Por: Tiberio Arroyave

Voy a empezar con un cuento que repite Víctor Hugo, para explicar el sentido de esta columna:

“En el siglo VII un hombre montado en un camello y acurrucado entre dos sacos, uno de higos y otro de trigo, entró en Alejandría. Estos dos sacos, y por añadidura un plato de madera, constituían todas sus riquezas. Este hombre sólo se sentaba en el suelo, y no se alimentaba más que de pan y de agua. Había conquistado la mitad del Asia y del África. Había asaltado o quemado treinta y seis mil ciudades, aldeas, fortalezas y castillos. Había destruido cuatro mil templos paganos o cristianos. Había edificado mil cuatrocientas mezquitas. Había vencido a Izdeger, Rey de Persia, y a Heraclio, emperador de Oriente. Este hombre se llamaba Omar y quemó la Biblioteca de Alejandría”.

Así pasa con tantas cosas humanas (la humanidad de occidente no cesa de lamentar la suerte de esa legendaria biblioteca) y me temo que con las bibliotecas personales pasa igual. Llamémoslas ‘BP’. No voy a repetir los lugares comunes que afirman que el libro es memoria extra corporal y que las BP reflejan una vida de lector, ni voy a recordar a los bibliómanos que han comprado otra vivienda adicional para sus BP. Me voy a detener en aspectos banales y en la vanidad propia de los coleccionistas de libros y en la justicia extraña del gesto de Omar.

Después de toda una vida de lectores, con pocas excepciones, las BP se extinguen como una especie inédita. Décadas, toda una vida haciéndolas, tantas horas de desvelos, tantas gestiones y dinero para obtener un libro se separan del libro y este se vuelve una cosa cuya mejor suerte es caer en manos de un librero de segundas. Y estos se parecen a sepultureros y los superan, son los pequeños Omar de nuestro tiempo, ellos no queman las BP, les dan sepultura en su forma original y las desperdigan como quien lanza polvo al viento.
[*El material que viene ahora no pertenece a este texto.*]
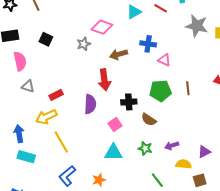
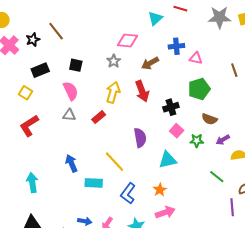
pink semicircle: (20, 61) -> (71, 91), moved
brown line: (188, 88) -> (234, 70), moved
purple semicircle: (90, 104) -> (140, 138), moved
yellow arrow: (46, 117) -> (113, 92), moved, turned 145
brown semicircle: (149, 120) -> (209, 119), moved
pink square: (115, 124) -> (177, 131), moved
green star: (145, 148) -> (197, 141), moved
cyan rectangle: (26, 157) -> (94, 183), moved

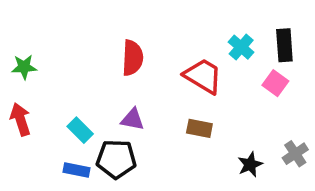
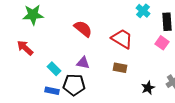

Un librero de segundas, además de cruel como Omar, es un chismoso con especialización en necrología que sabe cuál intelectual, escritor o profesor está muriendo; espera unas pocas horas y no bien pasadas las honras fúnebres se aparecen como cuervos y ofrecen a las viudas librarlas de ese flagelo; pues así sienten las esposas las BP. Varios escritores que conozco tienen su orgullo depositado en sus BP, siguen a renglón seguido la idea de Borges que se enorgullecía de los libros leídos más que de los escritos, y no sobra recordar que se la pasó ciego buena parte de su vida, lo que deja un saborcito agridulce a la expresión que ha quedado. Los libreros son bibliófagos que devoran millones de libros y los convierten en caprichos. No se incluyen en esta diatriba los bibliófilos, esos pacientes peregrinos que cruzan los libros en búsqueda de sí mismos y como Omar, cuando se encuentran, los lanzan en bolas de fuego por los aires; yo los saludo con admiración.